▶ **Problem statement**: Display every line in the entries below that contains the string "kern", reproducing each line in full.
=-=-=
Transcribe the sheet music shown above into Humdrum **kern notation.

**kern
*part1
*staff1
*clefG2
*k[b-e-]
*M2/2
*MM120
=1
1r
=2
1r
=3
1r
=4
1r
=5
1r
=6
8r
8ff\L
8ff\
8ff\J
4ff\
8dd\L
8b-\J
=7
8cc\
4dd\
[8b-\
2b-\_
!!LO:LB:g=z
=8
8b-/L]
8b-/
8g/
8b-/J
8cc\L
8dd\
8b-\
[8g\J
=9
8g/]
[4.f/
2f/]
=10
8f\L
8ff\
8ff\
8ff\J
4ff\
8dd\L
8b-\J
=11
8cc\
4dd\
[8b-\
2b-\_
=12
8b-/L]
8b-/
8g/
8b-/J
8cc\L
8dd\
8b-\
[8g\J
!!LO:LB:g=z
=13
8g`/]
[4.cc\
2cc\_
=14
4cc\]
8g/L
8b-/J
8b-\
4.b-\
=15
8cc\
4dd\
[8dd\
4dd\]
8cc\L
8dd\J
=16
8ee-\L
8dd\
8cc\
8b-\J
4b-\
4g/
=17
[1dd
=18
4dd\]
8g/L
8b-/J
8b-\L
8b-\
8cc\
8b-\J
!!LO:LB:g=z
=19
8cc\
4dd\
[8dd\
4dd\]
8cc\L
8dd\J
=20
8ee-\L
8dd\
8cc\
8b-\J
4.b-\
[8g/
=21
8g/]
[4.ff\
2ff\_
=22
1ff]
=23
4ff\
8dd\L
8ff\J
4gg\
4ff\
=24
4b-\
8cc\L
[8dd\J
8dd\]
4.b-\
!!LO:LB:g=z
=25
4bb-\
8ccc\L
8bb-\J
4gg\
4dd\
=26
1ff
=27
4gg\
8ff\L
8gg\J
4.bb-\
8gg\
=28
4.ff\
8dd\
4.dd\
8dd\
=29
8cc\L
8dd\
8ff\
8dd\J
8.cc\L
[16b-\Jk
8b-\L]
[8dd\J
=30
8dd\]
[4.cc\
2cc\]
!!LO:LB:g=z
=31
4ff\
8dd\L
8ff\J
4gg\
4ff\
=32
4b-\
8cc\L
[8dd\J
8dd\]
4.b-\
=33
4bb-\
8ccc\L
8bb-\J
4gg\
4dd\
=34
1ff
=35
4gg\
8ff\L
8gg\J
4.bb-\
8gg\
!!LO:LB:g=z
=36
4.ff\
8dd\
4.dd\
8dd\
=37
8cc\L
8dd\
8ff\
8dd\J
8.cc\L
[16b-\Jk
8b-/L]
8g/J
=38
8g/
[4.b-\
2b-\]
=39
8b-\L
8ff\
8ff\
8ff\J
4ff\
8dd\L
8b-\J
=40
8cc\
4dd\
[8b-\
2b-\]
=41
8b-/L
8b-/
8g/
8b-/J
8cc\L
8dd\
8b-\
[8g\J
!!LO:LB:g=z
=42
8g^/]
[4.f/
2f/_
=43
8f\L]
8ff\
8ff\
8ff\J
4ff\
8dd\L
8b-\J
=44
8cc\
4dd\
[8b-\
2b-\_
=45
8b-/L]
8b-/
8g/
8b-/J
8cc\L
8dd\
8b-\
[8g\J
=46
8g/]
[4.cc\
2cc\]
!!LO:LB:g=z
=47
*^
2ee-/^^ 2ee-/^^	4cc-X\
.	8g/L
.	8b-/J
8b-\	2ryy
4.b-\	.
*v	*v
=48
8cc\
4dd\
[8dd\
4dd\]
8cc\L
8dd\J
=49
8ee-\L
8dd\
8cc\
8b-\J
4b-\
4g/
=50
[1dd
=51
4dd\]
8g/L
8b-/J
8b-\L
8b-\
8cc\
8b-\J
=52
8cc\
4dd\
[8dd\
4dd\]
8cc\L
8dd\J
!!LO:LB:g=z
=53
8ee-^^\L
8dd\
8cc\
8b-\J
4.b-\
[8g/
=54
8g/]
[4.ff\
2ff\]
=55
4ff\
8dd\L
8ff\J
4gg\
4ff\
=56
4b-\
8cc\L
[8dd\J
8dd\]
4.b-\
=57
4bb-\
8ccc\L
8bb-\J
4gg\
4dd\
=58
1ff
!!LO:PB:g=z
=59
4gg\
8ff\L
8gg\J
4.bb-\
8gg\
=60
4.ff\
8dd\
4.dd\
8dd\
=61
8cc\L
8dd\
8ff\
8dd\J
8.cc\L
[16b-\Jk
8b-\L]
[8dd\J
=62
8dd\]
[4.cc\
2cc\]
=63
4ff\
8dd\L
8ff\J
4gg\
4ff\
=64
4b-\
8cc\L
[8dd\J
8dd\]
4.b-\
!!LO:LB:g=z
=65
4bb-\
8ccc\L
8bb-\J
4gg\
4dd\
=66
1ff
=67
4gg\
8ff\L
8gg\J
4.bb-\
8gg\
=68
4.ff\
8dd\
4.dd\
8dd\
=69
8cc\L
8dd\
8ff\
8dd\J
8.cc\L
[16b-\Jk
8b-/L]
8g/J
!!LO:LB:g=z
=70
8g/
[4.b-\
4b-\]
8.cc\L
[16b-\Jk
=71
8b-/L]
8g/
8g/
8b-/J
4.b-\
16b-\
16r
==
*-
=-=-=
▶ **Response to the exercise**:
Transcribe the sheet music shown above into Humdrum **kern notation.
**kern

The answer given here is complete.